You're racing around from store to store, desperate for the last few gifts you need. You spy something in your price range and grab it. Recommended age: 4 to 6. But that's fine for your 3-year-old nephew, right? He's pretty advanced anyway. Are you playing a dangerous game?
Believe it or not, manufacturer suggested age ranges on toys have a real purpose. They're designed to keep your kids safe and also to help you find gifts that match your children's skills and
abilities. After all, it's no fun to get a gift that's more work than pleasure, right?

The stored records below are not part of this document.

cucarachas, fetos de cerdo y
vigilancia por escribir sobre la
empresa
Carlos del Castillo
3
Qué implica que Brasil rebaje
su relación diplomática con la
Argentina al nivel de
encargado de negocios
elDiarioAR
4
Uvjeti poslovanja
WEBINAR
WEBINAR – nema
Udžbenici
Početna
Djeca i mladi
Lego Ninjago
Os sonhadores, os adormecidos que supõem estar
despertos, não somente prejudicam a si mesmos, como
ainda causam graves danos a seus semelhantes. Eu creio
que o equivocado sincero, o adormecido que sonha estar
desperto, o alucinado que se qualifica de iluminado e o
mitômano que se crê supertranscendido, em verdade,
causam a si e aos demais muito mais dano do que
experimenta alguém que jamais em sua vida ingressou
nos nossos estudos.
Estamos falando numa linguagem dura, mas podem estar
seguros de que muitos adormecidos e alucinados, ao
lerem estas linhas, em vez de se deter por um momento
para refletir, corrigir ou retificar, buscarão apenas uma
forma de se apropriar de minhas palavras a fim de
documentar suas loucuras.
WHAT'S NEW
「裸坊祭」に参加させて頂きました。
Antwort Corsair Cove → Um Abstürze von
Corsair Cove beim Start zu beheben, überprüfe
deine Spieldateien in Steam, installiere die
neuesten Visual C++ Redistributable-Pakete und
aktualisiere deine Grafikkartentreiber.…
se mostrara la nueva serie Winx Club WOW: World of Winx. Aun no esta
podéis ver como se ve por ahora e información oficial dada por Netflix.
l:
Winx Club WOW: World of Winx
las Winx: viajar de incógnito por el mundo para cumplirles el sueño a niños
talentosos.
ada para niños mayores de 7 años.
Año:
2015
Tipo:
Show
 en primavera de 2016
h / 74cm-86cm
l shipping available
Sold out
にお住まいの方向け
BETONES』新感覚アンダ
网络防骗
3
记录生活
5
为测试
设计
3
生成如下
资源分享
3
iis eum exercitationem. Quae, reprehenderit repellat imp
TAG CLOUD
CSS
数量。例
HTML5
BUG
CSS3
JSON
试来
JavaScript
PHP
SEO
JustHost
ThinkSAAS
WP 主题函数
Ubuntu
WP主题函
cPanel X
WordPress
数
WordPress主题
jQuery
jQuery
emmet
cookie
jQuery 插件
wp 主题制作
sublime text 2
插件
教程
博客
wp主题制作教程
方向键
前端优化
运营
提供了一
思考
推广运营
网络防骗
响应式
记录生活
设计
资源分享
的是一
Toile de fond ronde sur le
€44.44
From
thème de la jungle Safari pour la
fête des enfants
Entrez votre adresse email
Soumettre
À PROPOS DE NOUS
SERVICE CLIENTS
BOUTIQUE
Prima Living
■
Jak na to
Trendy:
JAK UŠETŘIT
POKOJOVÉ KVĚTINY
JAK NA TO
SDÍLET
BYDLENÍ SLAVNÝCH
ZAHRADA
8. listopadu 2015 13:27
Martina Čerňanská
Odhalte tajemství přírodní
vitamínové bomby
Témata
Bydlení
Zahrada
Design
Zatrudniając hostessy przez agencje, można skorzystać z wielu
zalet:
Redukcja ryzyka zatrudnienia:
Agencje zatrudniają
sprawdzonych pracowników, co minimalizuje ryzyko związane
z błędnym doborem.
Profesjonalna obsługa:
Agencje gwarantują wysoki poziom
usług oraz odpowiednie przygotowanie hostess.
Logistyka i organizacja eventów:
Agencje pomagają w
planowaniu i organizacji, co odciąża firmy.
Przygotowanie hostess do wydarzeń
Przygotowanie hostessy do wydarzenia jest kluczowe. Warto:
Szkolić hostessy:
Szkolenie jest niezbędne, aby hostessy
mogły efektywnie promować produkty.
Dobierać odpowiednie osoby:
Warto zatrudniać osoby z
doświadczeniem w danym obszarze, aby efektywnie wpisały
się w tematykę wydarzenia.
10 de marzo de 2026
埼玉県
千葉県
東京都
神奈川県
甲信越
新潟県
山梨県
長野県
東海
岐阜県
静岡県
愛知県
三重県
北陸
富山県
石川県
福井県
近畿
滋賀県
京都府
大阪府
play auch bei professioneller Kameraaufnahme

A well-chosen gift provides the recipient with an opportunity to grow, learn, and have fun -- safely. On the flip side, choose a gift that's too advanced or designed for an older child, and you
could well risk your child's health -- or his self esteem.
Keep small children safe
Until they're about five years old, kids run a serious risk of choking to death on small pieces. Sure, your four-year-old no longer sticks everything in his mouth, but maybe he'll use his teeth to
pry two Lego blocks apart. No one plans for accidents, which is why you need to ensure that choking hazards aren't a part of your playroom.
Remember, too, that even age-appropriate toys can come wrapped and packaged in little death traps. If it's possible, consider opening toys completely and wrap them without all their extraneous
packaging. You can also take care of batteries and give gifts that are ready to play, as long as you're sure you won't be returning anything.
Something else to consider: you may be surprised to discover what defines a choking hazard. Grab a toilet paper roll and see what you fit inside it. A toy that fits inside the tube cleanly could
choke your child.
It's also important to take a close look at riding toys. Most injuries occur when kids fall off these toys, so make sure your child always wears a helmet. In addition, if you buy riding toys for
older kids, establish firm rules to keep smaller ones safe.
Consider age and ability
Just as important as your child's physical safety is his emotional well-being. So take a few minutes to consider whether a toy or game will challenge your child and keep him engaged -- or simply
frustrate him and make him feel inadequate. And of course, if you have a child with any kind of developmental delay or other disability, be sure to choose toys for your child's developmental age,
rather than his chronological age.
Beware the bargains
Hand-me-downs and thrift stores can mean big savings -- but also big trouble. Any used toys that don't have the original warnings should be carefully inspected. You'll have to use your best judgment,
but be sure to look for worn or sharp edges, removable or loose pieces, and peeling paint. Magnetic toys? Toss 'em. Really. It's just not worth the constant vigilance and worry.
What to buy
The U.S. Consumer Product Safety Commission has some guidelines for parents. Take a look at their recommendations and warnings.
Zero to one year-olds
explore with their eyes, hands and mouth. Good toys for this age include:
- Crib gyms
- Floor activity centers
- Activity quilts
- Squeaky toys
- Soft dolls or stuffed animals
One to three year-olds climb, jump, walk, throw and play rough and tumble games. Good choices for these kids are:
- Soft blocks
- Large blocks
- Push and pull toys
- Pounding and shaping toys
Three to five year-olds like to use their imagination and enjoy toys that are close companions, such as
- Nontoxic art supplies
- Pretend toys (e.g. play money, telephone)
- Teddy bears or dolls
- Outdoor toys (e.g. tricycle and a helmet)
Five to nine year-olds like to be challenged with complex games that teach specific skills and concepts. Consider giving:
- Arts and craft kits
- Jump ropes
- Action figures
- Miniature dolls
Nine to 14 year-olds develop lifelong skills, hobbies and enjoy team and individual sports. Good gift ideas are:
- Handheld electronic games
- Board games
- Sports equipment with protective gear
- Model kits
- Musical instruments
No matter what gift you give, be sure to check the age guidelines and use common sense.